Reproduce word for word, from the entries below, the line with "f_number: 1.9", the line with "f_number: 2.4", and every line between them, and nothing more.

### Camera metadata records

Start of Block

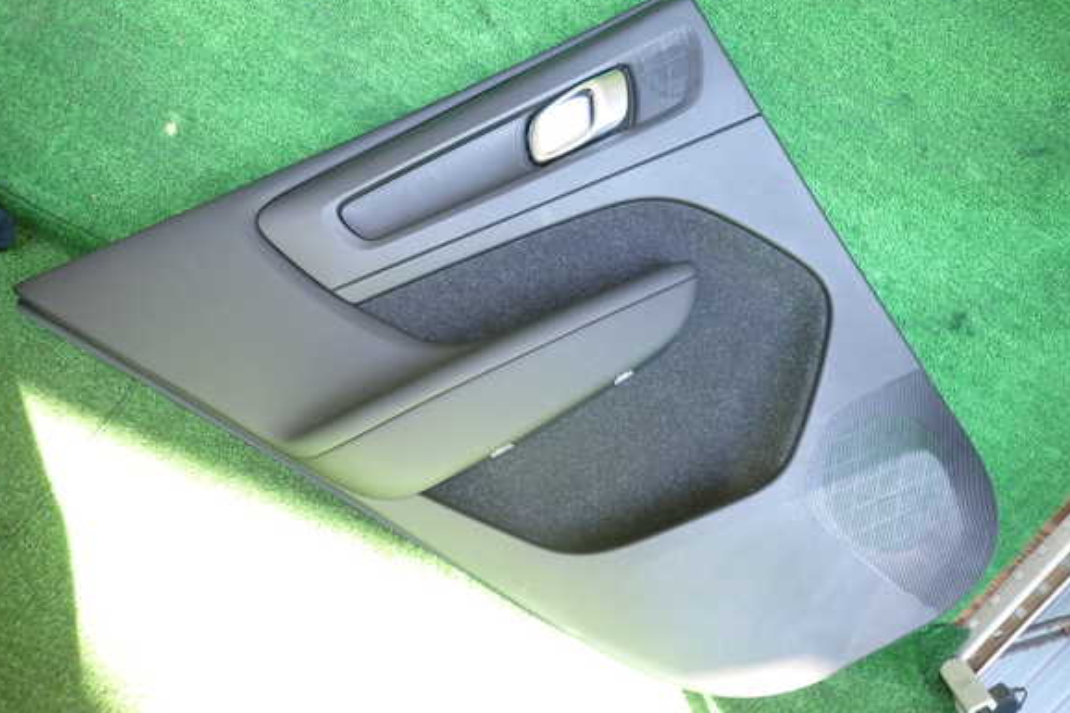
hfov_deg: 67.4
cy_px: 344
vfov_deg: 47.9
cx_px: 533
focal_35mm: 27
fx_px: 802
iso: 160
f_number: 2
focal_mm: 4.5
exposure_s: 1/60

End of Block
Start of Block

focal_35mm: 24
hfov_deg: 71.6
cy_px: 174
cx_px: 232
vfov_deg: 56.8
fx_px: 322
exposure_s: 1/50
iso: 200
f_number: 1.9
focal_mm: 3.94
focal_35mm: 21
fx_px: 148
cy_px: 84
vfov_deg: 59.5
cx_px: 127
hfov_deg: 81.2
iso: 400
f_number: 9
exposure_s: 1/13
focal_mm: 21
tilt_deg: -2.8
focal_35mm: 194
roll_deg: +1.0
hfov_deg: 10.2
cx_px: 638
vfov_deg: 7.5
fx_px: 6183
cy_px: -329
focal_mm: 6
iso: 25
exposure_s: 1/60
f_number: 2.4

End of Block

### OUTPUT
f_number: 1.9
focal_mm: 3.94
focal_35mm: 21
fx_px: 148
cy_px: 84
vfov_deg: 59.5
cx_px: 127
hfov_deg: 81.2
iso: 400
f_number: 9
exposure_s: 1/13
focal_mm: 21
tilt_deg: -2.8
focal_35mm: 194
roll_deg: +1.0
hfov_deg: 10.2
cx_px: 638
vfov_deg: 7.5
fx_px: 6183
cy_px: -329
focal_mm: 6
iso: 25
exposure_s: 1/60
f_number: 2.4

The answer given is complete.